I like that they put in a deadpan bit about how they are very ethical when they make and then exploit their huge collections of data found by their spiders. There sure hasn't been any AI controversy at google this quarter, no sir-e!
Hands up everyone who is 100% satisfied with Search ... ... OK no one.
So now we have an unsolved problem left behind in favour of ... chat about mountains ...
"MUM has the potential to transform how Google helps you with complex tasks. Like BERT, MUM is built on a Transformer architecture, but it’s 1,000 times more powerful. MUM not only understands language, but also generates it."
Piss off and while you are at it, get BERT to explain my response to MUM or vice versa.
If MUM can decipher my immediately prior sentence given this input then I might start to get interested.
Yeah, it’d have been more code but you would not have needed to destroy a forest to train the thing.
This is the NLP trade off of the 21st century. The code is easier to write but the model is completely opaque, and you need to really burn a lot of electricity to make it work.
This is basically a meme now. We actually have a pretty good understanding of how the models work. In fact that understanding is how you can do things like build chatbots that don't spew hate.

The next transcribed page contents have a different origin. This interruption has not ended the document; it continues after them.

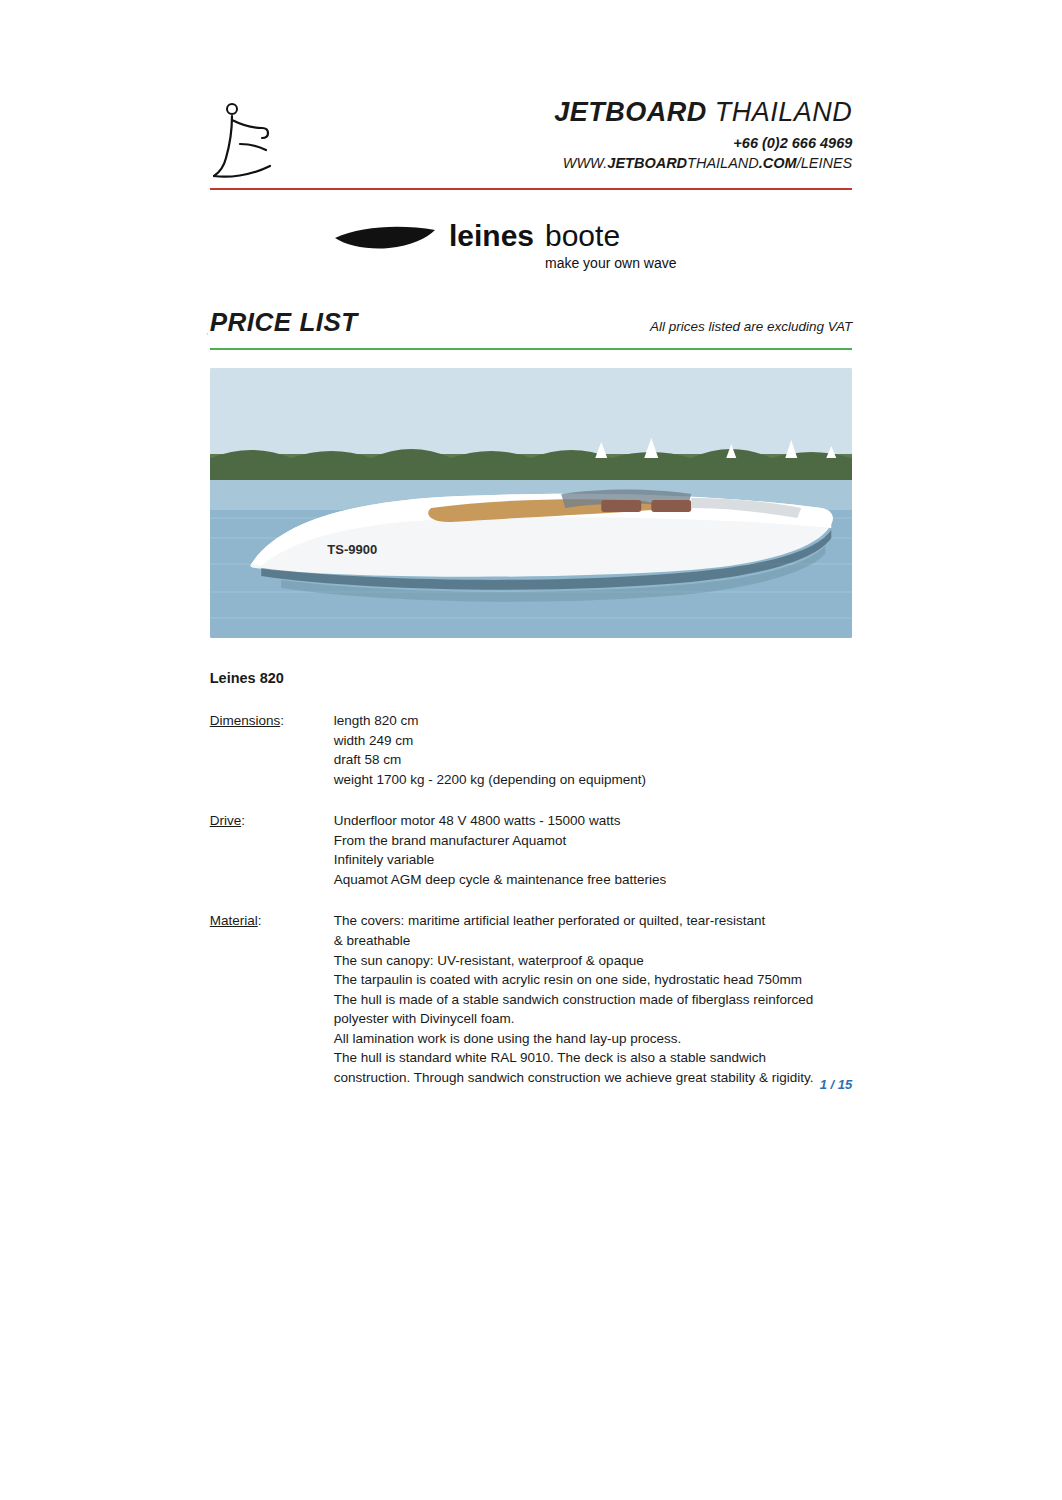JETBOARD THAILAND
+66 (0)2 666 4969
WWW. JETBOARD THAILAND.COM/LEINES
leines boote make your own wave
,
PRICE LIST
All prices listed are excluding VAT
TS-9900
Leines 820
| Dimensions : | length 820 cm width 249 cm draft 58 cm weight 1700 kg - 2200 kg (depending on equipment) |
| Drive : | Underfloor motor 48 V 4800 watts - 15000 watts From the brand manufacturer Aquamot Infinitely variable Aquamot AGM deep cycle & maintenance free batteries |
| Material : | The covers: maritime artificial leather perforated or quilted, tear-resistant & breathable The sun canopy: UV-resistant, waterproof & opaque The tarpaulin is coated with acrylic resin on one side, hydrostatic head 750mm The hull is made of a stable sandwich construction made of fiberglass reinforced polyester with Divinycell foam. All lamination work is done using the hand lay-up process. The hull is standard white RAL 9010. The deck is also a stable sandwich construction. Through sandwich construction we achieve great stability & rigidity. |
1 / 15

Also the electrical cost of ML training large language models is indeed high (e.g GPT-3 has 175B params and is estimated at 190,000 kWh to train on GPUs). But the folks who pay the cost (Basically OpenAI, Google, MSFT, Facebook, Amazon) are incentivized to make that go down (TPUs are way more efficient than GPUs), and they are incentivized to do it infrequently because it costs $$$.
FWIW Google's datacenters are also technically carbon neutral. I know that's not great because carbon credits don't have the impact that folks think they have, but there is definitely a difference in ecological impact from datacenter electricity and other kinds of energy usage (e.g cars all burning fossil fuels).
Okay also let's compare to bitcoin, which is the real ecological disaster if we want to talk about inefficient software: ~387,096,774 kWh PER DAY. _and_ incentivizing things like cheap coal, and miners are definitely not using their crypto wealth to purchase carbon offset credits :(
There's been a bit of discussion on HN lately about the effectiveness of sophisticated models vs. just good metadata.